Saturday 19 November 2016

Occam's chainsaw

I loathe Michael Gove, but I have to say I am often grateful to him for clarifying what it is I do and don't believe. It isn't quite as simple as saying that 'Gove says it therefore it is wrong' (though that is an entirely reasonable starting point), it is more a question of the faux-reasonable and pseudo-intellectual style in which he pontificates provoking a stronger than usual reaction in me.

Take his recent performance as chair of the new commons 'Brexit' committee in which he "pressed experts on how the UK could achieve a “quickie divorce” with the EU regardless of the economic consequences, as he raised concerns that civil servants were over-complicating the process." Clearly proud of his erudition he invoked the image of Occam's razor as the tool to be used in this sort of debate. And something about the posiness of that reference really got me thinking.

Occam's razor (named after the English Franciscan friar of that name) is the scientific principle that simpler hypotheses are preferable to more complex ones, and that therefore scientists should seek to reduce rather than increase complexity in their hypotheses. Michael Gove, clearly delighted by this idea, sought to apply it to the Brexit process, and why not? Throughout the referendum campaign he and his colleagues sought again and again to reduce the complexity of the arguments involved until they essentially came down to one sentence: "Take back control." Control over what was never clearly defined, and neither were the mechanisms by which this amorphous control was to be regained, nor the other consequences that might ensue. Occam's razor, see! Everything else could be left as vague and unspecified assertions about immigration, £350 million a week, new trading opportunities, return to pounds and ounces... anything you want really.

The thing is, of course, that that is not remotely how William of Occam intended his philosophical razor to be used. The point for him was that simpler hypotheses are better because they are MORE EASILY TESTABLE. Gove and his cronies have used their version of the razor to achieve the exact opposite. By airily dismissing any discussion of any of the intrinsic complexities of the questions in hand they have come up with sweeping generalisations that almost by definition can never be tested. When will we know that, as a country, we have 'taken back control?' The only way literally to achieve that would be to remove ourselves from any and all trans-national agreements (the UN, NATO, the International Criminal Court, the Commonwealth...), banish any and all multi-national companies from the UK and replace parliament with a system of rolling plebiscites, with everything from tax to street-lighting decided by referendum.

Is that what the Brexiteers were arguing for? Who knows. Maybe some were, but there is no way of knowing, and that's the point. Once a political aim becomes so simplistic and general that it is completely untestable then you can read into it whatever you want.

And it isn't just in the Brexit debate that this distorted Occam's razor has been weilded. Trump' campaign was all about simplistic, generalised and utterly untestable statements like "Drain the swamp" or "Make America great again." Even the apparently testable ones like "Build the wall" and "Lock her up" were really there as rallying cries rather than statements of intended policy, as Trump's rowing-back since the election has made clear.

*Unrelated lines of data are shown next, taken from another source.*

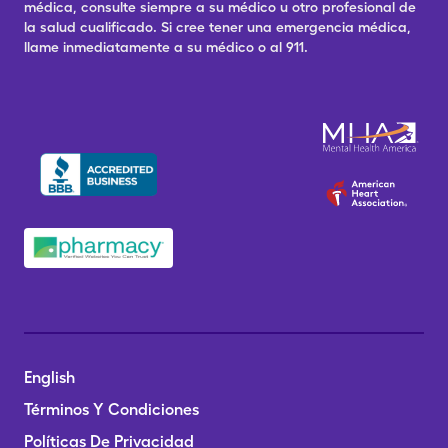
médica, consulte siempre a su médico u otro profesional de
la salud cualificado. Si cree tener una emergencia médica,
llame inmediatamente a su médico o al 911.
English
Términos Y Condiciones
Políticas De Privacidad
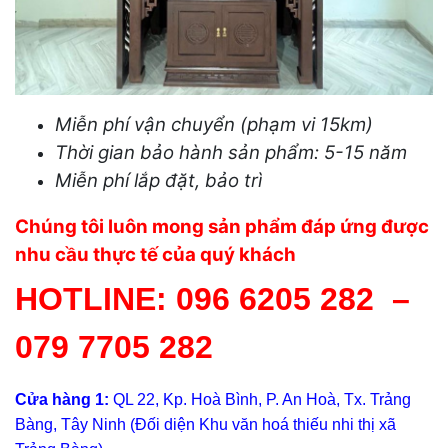
Miễn phí vận chuyển (phạm vi 15km)
Thời gian bảo hành sản phẩm: 5-15 năm
Miễn phí lắp đặt, bảo trì
Chúng tôi luôn mong sản phẩm đáp ứng được
nhu cầu thực tế của quý khách
HOTLINE:
096 6205 282
–
079 7705 282
Cửa hàng 1:
QL 22, Kp. Hoà Bình, P. An Hoà, Tx. Trảng
Bàng, Tây Ninh (Đối diện Khu văn hoá thiếu nhi thị xã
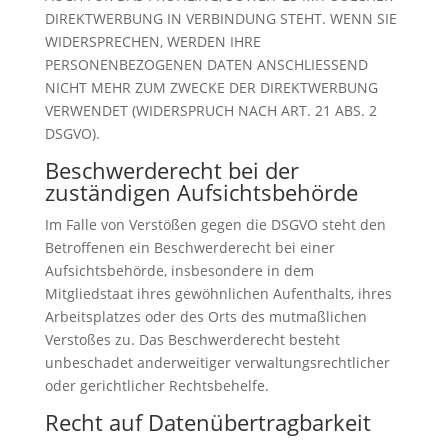
DIREKTWERBUNG IN VERBINDUNG STEHT. WENN SIE
WIDERSPRECHEN, WERDEN IHRE
PERSONENBEZOGENEN DATEN ANSCHLIESSEND
NICHT MEHR ZUM ZWECKE DER DIREKTWERBUNG
VERWENDET (WIDERSPRUCH NACH ART. 21 ABS. 2
DSGVO).
Beschwerde­recht bei der
zuständigen Aufsichts­behörde
Im Falle von Verstößen gegen die DSGVO steht den
Betroffenen ein Beschwerderecht bei einer
Aufsichtsbehörde, insbesondere in dem
Mitgliedstaat ihres gewöhnlichen Aufenthalts, ihres
Arbeitsplatzes oder des Orts des mutmaßlichen
Verstoßes zu. Das Beschwerderecht besteht
unbeschadet anderweitiger verwaltungsrechtlicher
oder gerichtlicher Rechtsbehelfe.
Recht auf Daten­übertrag­barkeit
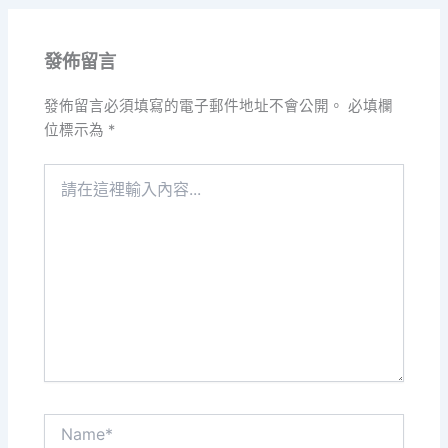
發佈留言
發佈留言必須填寫的電子郵件地址不會公開。
必填欄
位標示為
*
請
在
這
裡
輸
入
內
容...
Name*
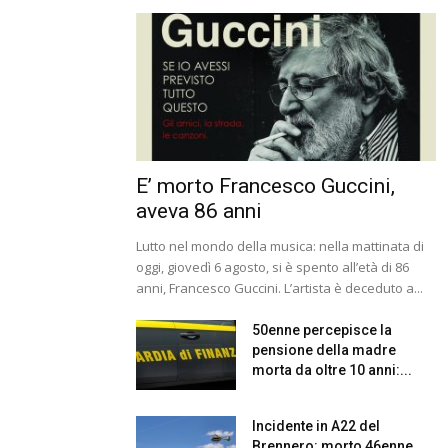
E’ morto Francesco Guccini,
aveva 86 anni
Lutto nel mondo della musica: nella mattinata di
oggi, giovedì 6 agosto, si è spento all’età di 86
anni, Francesco Guccini. L’artista è deceduto a...
50enne percepisce la
pensione della madre
morta da oltre 10 anni:...
Incidente in A22 del
Brennero: morto 46enne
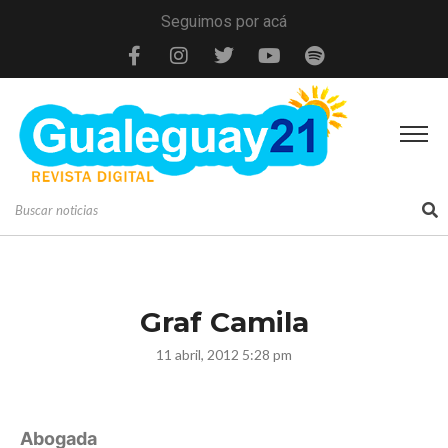
Seguimos por acá
Graf Camila
11 abril, 2012 5:28 pm
Abogada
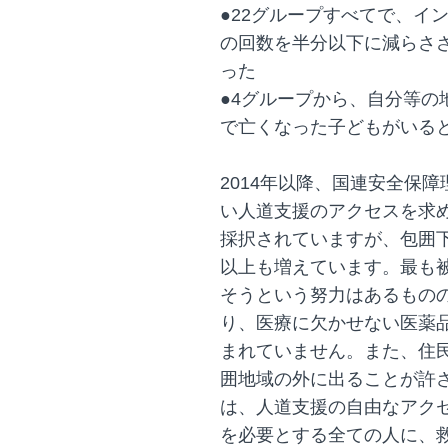
●22グループすべてで、イ
の回数を半分以下に減らさ
った
●4グループから、自分等の
で亡くなった子どもがいる
2014年以降、国連安全保
い人道支援のアクセスを求め
採択されていますが、包囲
以上も増えています。最も
そうという努力はあるもの
り、医療に欠かせない医薬
まれていません。また、住
囲地域の外に出ることが許
は、人道支援の自由なアク
を必要とする全ての人に、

And there is a wider seam of this sort of stuff that goes way beyond election politics. I happened to come across a Facebook argument between my brother (a mathematician and scientist) and various climate change deniers. My brother's posts were long (sometimes overlong, to be fair), thorough, nuanced and well researched. What he was often met with was memes. I happened across the same phenomenon in the bizarre world of the flat-earthers and wrote about it here.

But what Michael Gove, with his faux-philosophical intervention on the subject, prompted me to realise was that occam's razor remains a very useful image in these circumstances. A razor is a tool one uses with circumspect precision to remove hairy irrelevances to reveal the living essence of the person (or issue). Once a razor has been applied properly (and carefully) one can see clearly who or what one is dealing with, and so come to sensible and robust conclusion about them. What Gove, Farage, Trump, the flat-earthers and their like are wielding is what I would like to call occam's chainsaw. By recklessly destroying all complexity, relevant or irrelevant, from an issue and reducing it to puddle of minced flesh suitable to be formed into a meme they remove any possibility of any further debate. How are you supposed to argue with "take back control" or "make America great again"?

However the converse of this is also clear. Just as one should never, under any circumstances, use a chainsaw to shave with, so one should immediately reject any response to a complex issue which reduces it to a meme.